Assignment
Rewrite the data from the line containing "Which series has" down to the line containing "Saint-Gall: median 160, box", both included, as a Markdown table with the columns Row and Line. Skip blank lines and leave the pictures out.

****

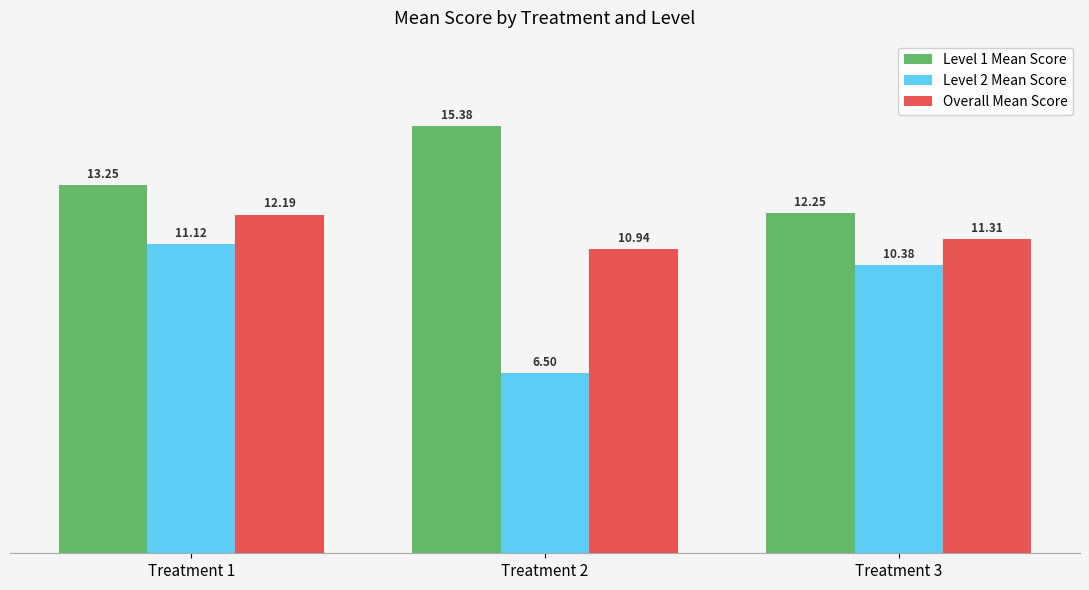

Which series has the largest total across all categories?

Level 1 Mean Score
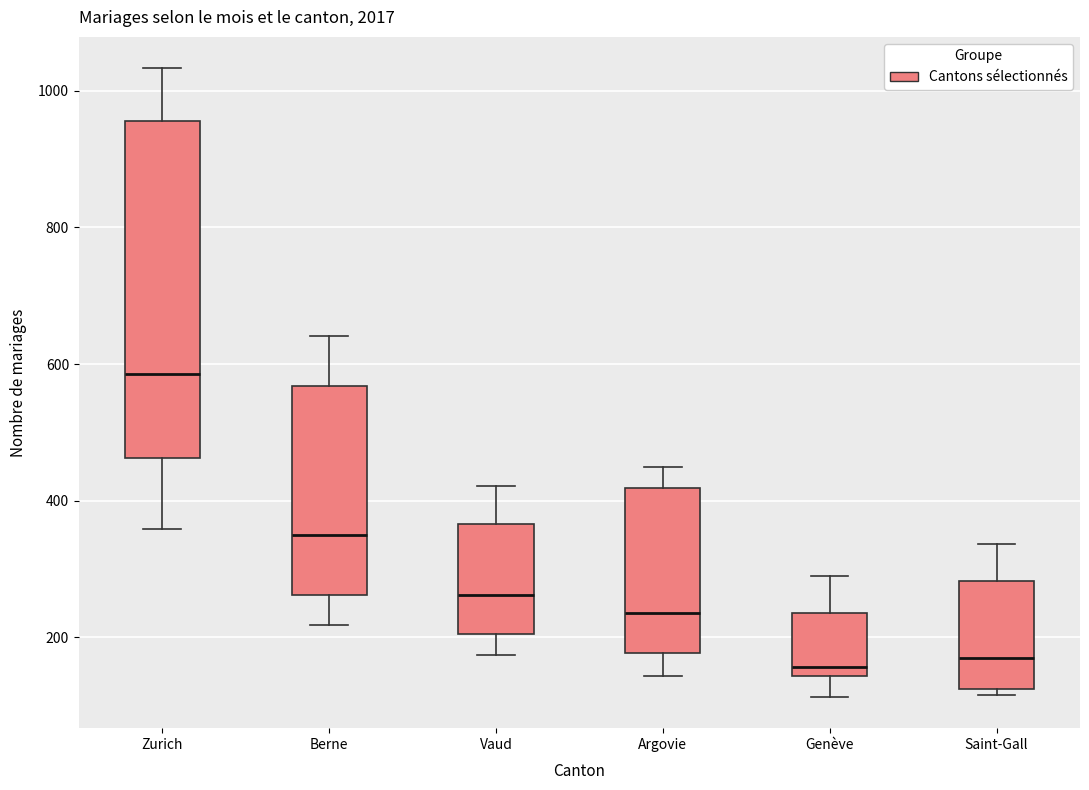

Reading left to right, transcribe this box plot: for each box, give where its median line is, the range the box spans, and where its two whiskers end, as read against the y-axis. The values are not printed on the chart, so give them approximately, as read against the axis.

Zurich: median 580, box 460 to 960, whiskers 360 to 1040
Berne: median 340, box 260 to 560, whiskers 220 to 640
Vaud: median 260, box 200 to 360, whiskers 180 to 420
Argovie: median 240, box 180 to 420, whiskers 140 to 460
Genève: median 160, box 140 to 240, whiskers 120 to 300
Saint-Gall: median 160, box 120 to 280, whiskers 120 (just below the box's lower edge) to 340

****

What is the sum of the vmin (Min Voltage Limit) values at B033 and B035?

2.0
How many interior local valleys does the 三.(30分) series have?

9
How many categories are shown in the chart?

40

****

Exercise result
| Row | Line |
|---|---|
| 1 | Which series has the largest total across all categories? |
| 2 | Level 1 Mean Score |
| 3 | Reading left to right, transcribe this box plot: for each box, give where its median line is, the range the box spans, and where its two whiskers end, as read against the y-axis. The values are not printed on the chart, so give them approximately, as read against the axis. |
| 4 | Zurich: median 580, box 460 to 960, whiskers 360 to 1040 |
| 5 | Berne: median 340, box 260 to 560, whiskers 220 to 640 |
| 6 | Vaud: median 260, box 200 to 360, whiskers 180 to 420 |
| 7 | Argovie: median 240, box 180 to 420, whiskers 140 to 460 |
| 8 | Genève: median 160, box 140 to 240, whiskers 120 to 300 |
| 9 | Saint-Gall: median 160, box 120 to 280, whiskers 120 (just below the box's lower edge) to 340 |